A high-converting landing page can change your business to becoming more effective. Once you have a landing page that you know will get you customers, it is a lot easier to run Facebook ads, PPC ads, email campaigns, and other digital marketing campaigns (podcast ads) that bring in, new customers. Of course, first, you need to know how to write a high-converting landing page. That means answering some tricky conversion rate optimization questions, like:
- How do I design a landing page?
- What should I write on my landing page?
- Should a landing page have navigation?
- How many landing pages should I have?
- What should a landing page include?
- How do I drive traffic to my landing page to know its traffic?
- How do I track landing pages in Google Analytics?
- What’s a good landing page conversion rate to know its conversion rate?
- How can I increase my landing page conversion rate?
And so on.
What Makes a High-Converting Landing Page?

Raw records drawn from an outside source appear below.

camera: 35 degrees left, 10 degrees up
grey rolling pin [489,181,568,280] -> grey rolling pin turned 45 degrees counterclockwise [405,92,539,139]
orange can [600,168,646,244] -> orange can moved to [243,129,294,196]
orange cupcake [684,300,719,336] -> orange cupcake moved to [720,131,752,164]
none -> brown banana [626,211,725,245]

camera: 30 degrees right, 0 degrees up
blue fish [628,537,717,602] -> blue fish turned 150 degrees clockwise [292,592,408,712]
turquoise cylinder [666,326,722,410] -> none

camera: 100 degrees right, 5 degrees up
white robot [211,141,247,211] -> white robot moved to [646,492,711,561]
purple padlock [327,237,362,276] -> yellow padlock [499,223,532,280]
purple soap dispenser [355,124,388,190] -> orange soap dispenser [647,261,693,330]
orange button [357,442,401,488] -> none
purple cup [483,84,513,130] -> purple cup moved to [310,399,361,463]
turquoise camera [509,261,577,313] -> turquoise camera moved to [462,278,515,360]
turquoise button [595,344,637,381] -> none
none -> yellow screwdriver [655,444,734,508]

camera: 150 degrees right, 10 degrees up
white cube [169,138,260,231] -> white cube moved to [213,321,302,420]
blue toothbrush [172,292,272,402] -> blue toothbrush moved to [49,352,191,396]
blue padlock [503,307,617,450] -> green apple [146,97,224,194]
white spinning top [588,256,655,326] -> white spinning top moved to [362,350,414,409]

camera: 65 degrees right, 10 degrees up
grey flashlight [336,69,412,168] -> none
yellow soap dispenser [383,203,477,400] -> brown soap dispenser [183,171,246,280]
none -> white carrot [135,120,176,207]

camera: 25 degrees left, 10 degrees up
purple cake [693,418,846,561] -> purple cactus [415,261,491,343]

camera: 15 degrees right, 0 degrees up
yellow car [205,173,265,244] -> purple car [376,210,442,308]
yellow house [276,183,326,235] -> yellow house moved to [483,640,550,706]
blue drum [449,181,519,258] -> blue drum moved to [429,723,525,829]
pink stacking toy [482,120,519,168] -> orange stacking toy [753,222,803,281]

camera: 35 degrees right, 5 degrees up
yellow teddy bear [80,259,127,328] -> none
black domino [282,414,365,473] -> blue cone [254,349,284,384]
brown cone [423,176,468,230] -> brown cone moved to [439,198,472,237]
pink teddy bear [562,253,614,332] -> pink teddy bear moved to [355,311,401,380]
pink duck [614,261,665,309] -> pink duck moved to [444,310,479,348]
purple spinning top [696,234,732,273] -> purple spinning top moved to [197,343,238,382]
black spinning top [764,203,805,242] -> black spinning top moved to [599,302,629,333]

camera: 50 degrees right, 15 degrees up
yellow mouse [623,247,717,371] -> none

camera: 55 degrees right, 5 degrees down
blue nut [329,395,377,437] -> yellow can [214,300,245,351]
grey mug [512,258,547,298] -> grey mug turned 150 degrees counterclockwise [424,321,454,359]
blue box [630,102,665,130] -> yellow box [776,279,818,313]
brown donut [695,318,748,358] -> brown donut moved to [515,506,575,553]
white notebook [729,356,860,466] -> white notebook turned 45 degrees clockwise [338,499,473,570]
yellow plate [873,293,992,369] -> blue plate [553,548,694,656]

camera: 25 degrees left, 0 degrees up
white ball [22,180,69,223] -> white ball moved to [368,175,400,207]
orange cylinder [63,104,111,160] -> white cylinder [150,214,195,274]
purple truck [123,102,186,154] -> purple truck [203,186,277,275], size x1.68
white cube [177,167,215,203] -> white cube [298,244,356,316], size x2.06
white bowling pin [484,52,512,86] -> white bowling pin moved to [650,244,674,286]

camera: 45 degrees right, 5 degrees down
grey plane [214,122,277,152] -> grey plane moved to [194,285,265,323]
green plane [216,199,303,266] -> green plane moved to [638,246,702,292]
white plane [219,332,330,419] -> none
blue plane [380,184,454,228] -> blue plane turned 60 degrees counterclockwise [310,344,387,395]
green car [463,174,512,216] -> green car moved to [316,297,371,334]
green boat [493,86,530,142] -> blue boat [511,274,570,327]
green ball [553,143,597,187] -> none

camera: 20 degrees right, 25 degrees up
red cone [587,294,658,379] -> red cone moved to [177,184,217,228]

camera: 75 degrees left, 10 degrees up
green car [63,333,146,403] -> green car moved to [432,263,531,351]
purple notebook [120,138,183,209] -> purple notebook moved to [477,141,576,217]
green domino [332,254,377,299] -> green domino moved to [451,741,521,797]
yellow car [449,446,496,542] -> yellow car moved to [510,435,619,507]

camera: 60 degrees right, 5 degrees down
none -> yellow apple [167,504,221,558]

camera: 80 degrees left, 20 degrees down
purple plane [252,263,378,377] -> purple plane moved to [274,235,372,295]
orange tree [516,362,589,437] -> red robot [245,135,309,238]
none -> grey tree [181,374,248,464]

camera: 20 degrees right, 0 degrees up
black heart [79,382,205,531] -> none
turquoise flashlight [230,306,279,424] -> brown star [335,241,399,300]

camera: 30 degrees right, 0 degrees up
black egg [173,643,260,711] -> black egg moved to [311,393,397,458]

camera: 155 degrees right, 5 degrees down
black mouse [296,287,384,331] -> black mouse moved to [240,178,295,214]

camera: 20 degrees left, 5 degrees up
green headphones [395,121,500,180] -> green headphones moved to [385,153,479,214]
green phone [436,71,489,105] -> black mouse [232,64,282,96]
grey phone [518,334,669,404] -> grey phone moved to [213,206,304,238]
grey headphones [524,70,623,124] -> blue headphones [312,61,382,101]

This guide doesn’t answer all of those questions. It answers a lot of them – and where it doesn’t give you an answer right away, it usually links to a resource that will take care of things for you. What this guide does do is show you ways to write down a landing page that converts visitors into customers (or leads, or subscribers). It gives you a framework (the Rule of One) that takes the guesswork out of copywriting – and means you never have to start with a blank page. And it shows you exactly why high-converting landing pages convert because we can see the modification details, so that you can obtain your own high-converting landing pages whenever you require them.
The Rule of One is a framework that helps you create a powerful, high-converting copy. It states that your copywriting should:
- Target One Reader
- Present One Big Idea
- Make One Promise
- Offer One Offer
How to write a landing page and its details
Instead of scrambling to figure out what to put on a page (“What should my headline be? Where should I put my CTA? Which features should I highlight?”) the Rule of One helps you know exactly what to say.
Here’s how each piece of the Rule of One tells you what to write (from bottom to top of the page):
- One Offer: What are you offering your reader for details? What can you give them?
- One Promise: How does your offer change your reader for the better?
- One Big Idea: How do you hook someone? What makes them want to read this page?
- One Reader: Whom are you talking to, and what do they care about?
When you work backward from your “one offer,” each bit of your landing page design and copywriting falls into place.
The Rule of One: One Offer
What will you offer people on your landing page?
If you would like to understand the way to write a landing page that converts like hell, everything starts
with the offer.
The common landing page offers to include:
- Ebooks
- Email subscriptions
- Free trials
- Free demos
- Physical products
- Online courses
- Discount codes
- Free quotes
- Consultations
Choose an offer that appeals to your One Reader and makes One Promise (more on those in the next sections).
Hicks’s Law:
Hick’s Law states that it takes people longer to make a decision if they have more options to choose from. And the longer it takes to make a decision, the more likely people are to give up. Incredibly, adding more options can actually make people more likely to choose the worst available option.
Researchers Donald Redelmeier and Eldar Shafir gave doctors a 67-year old man’s medical history (chronic hip pain from osteoarthritis). After two-drug regimens, the patient’s options (for the doctors to choose from) were:
- Attempt a new drug treatment
- Surgery for osteoarthritis
72% of family doctors recommended conservative drug treatment before going through surgery. Another group of doctors got the same medical history, with one small change. This group was offered an additional choice:
- Attempt treatment with new drug A
- Attempt treatment with new drug B
- Surgery for osteoarthritis
In this group, 53% recommended surgery – even though either medication would have been a better choice!
Researcher’s Words:
“Apparently, the uncertainty choose between two similar medications led some physicians to avoid this decision altogether and recommend not starting any new medication.” Psychologist Barry Schwartz has built an academic career on this type of decision paralysis. In his book The Paradox of Choice, he reviews the psychology research on decision making – and shows why having more options can lead to worse decisions.